From a parking area just off Highway 9, descend to the Garden of Eden—an idyllic forested spot along the San Lorenzo River. The parking area lies 0.75 miles south of the park’s main entrance.
Trailhead: visitor center; approximately 5 mile roundtrip, elevation change 600 feet.
Walk a mile up Pipeline Road through thick stands of second-growth redwoods. Veer left onto the single-track Eagle Creek Trail, and head up a lush, spring-fed hillside for 0.8 miles. Just before you reach the campground, turn right onto Pine Trail. Walk 0.7 miles along that single-track through the Santa Cruz sandhills to the Observation Deck. Have a look at the tall ponderosa pines along the way.
Trailhead: visitor center; approximately 4 miles, elevation change 300 feet.
To reach this breathtaking family circle of coast redwoods, take Pipeline Road to Rincon Fire Road, to Big Rock Hole Trail. On the return trip, head to Cable Car Beach for a swim and continue back to the visitor center on the River Trail.
Cowell Highlights Loop
Trailhead: visitor center; 5.9 miles, elevation change 420 feet.
Like Henry Cowell Redwoods State Park, this hike has everything: redwoods, views, and water. From the visitor center, head up through the redwoods along Pipeline Road to the Eagle Creek Trail. Near the campground, turn right on the Pine Trail. In less than a mile you’ll reach the Observation Deck at 805 feet, the highest point in the park. From there head down the Ridge Fire Road to great views of downtown Santa Cruz and Monterey Bay from the Overlook Bench on Pipeline Road. As you loop back, you can swing by Cathedral Redwoods (on the Big Rock Hole Trail) and Cable Car Beach (on the River Trail). On a warm day, that’s a good place to finish with an afternoon swim.
Trailhead: south end Fall Creek unit; 3 miles roundtrip, elevation change 300 feet.
From the south end of the Fall Creek Unit, take Bennett Creek Trail to Fall Creek Trail to South Fork Trail.
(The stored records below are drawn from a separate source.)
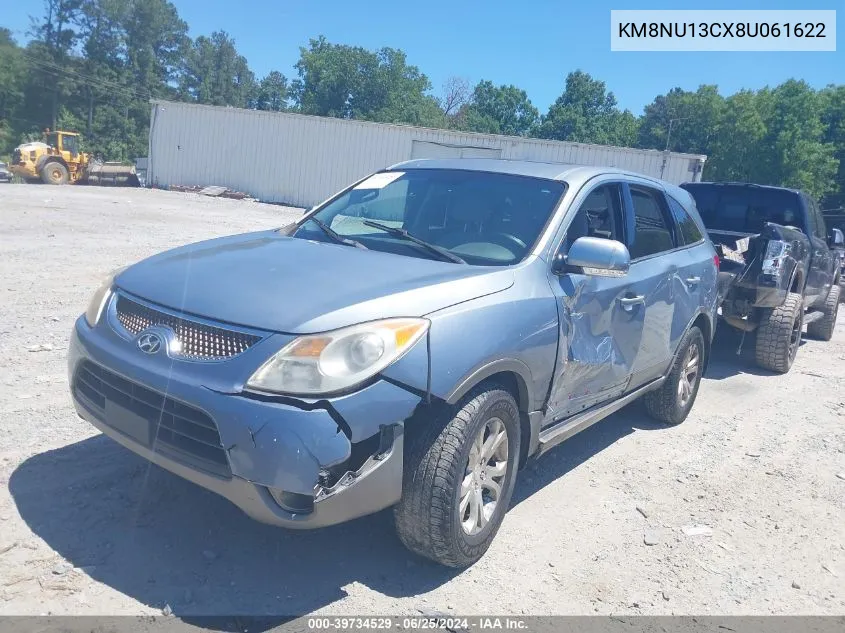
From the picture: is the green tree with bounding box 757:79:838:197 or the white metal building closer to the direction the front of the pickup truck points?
the green tree

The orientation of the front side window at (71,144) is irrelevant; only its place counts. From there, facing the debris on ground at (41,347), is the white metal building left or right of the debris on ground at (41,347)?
left

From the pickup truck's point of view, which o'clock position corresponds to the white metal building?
The white metal building is roughly at 11 o'clock from the pickup truck.

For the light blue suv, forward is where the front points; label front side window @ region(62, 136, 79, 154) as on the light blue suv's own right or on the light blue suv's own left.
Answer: on the light blue suv's own right

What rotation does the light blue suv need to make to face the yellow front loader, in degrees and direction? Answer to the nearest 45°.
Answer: approximately 90° to its right

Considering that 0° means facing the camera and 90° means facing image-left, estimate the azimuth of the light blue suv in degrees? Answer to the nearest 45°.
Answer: approximately 45°

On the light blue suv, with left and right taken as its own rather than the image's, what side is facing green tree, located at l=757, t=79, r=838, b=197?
back

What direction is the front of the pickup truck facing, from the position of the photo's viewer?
facing away from the viewer and to the right of the viewer

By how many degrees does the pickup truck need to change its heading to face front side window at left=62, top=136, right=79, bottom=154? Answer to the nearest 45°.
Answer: approximately 90° to its left

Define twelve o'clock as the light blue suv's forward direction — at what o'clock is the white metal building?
The white metal building is roughly at 4 o'clock from the light blue suv.

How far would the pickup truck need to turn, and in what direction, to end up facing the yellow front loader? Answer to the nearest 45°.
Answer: approximately 90° to its left

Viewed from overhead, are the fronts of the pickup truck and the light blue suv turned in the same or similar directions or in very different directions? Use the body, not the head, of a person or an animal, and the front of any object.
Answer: very different directions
A second-growth redwood forest changes to madrone and tanoak near your destination: the ruins of entrepreneur Henry Cowell’s limestone kilns.
Campground to Redwood Grove Loop
Trailhead: campground; 5 miles, elevation change
Walk between campground sites 82 and 84, past the scrubby chaparral of the Santa Cruz sandhills. Take Eagle Creek Trail down to Pipeline Road to the Redwood Grove loop trail and back. Along the way, take some time to loll along the San Lorenzo River. At the halfway point, head to the visitor center to learn about wildlife, plants, logging, and other park lore. Check out the steam trains next door before heading uphill back to the campground.
Trailhead: Fall Creek; approximately 7.5 miles round trip, elevation change 1,400 feet.
Almost all of Fall Creek’s ancient redwoods were cut down to fuel Henry Cowell’s lime kilns. One that remains is a mid-sized (six feet in diameter) tree called Big Ben. To view it, follow the directions for the 1.1-mile hike to the Kiln Ruins (above). From there take the Cape Horn Trail to the Lost Empire Trail for an additional 2.7 miles. Return the way you came.
If you’d prefer a less epic hike: Park where the Sunlit Trail starts along the Empire Grade. With a mere half mile of effort, you’ll get to see Big Ben, but you’ll miss the kiln ruins.
Four Crossings (there are NO bridges at these river crossings; crossings can be difficult to find, always hike with a map)
Trailhead: campground at Powdermill Fire Road to Buckeye Trail to Rincon Fire Road to Ridge Fire Road to Powdermill Fire Road; approximately 5 mile loop, elevation change 600 feet. July to October.
If you have a good sense of direction and adventure, try this exploration of the San Lorenzo River Gorge. There are NO bridges at these crossings. From July to October the hike’s four river crossings are doable for most people. But in the rainy season, beware! If the water rises above knee height, choose a different hike. In any season, this hike poses route-finding challenges. Each year the storms and the river slightly change how the crossing locations, so please BRING A MAP.
Follow Powdermill Fire Road to the Buckeye trailhead, to Rincon Fire Road, the to Ridge Fire Road to hike back through the Santa Cruz Sandhills and the Observation deck to hook back up with Powdermill Fire Road to return to the start.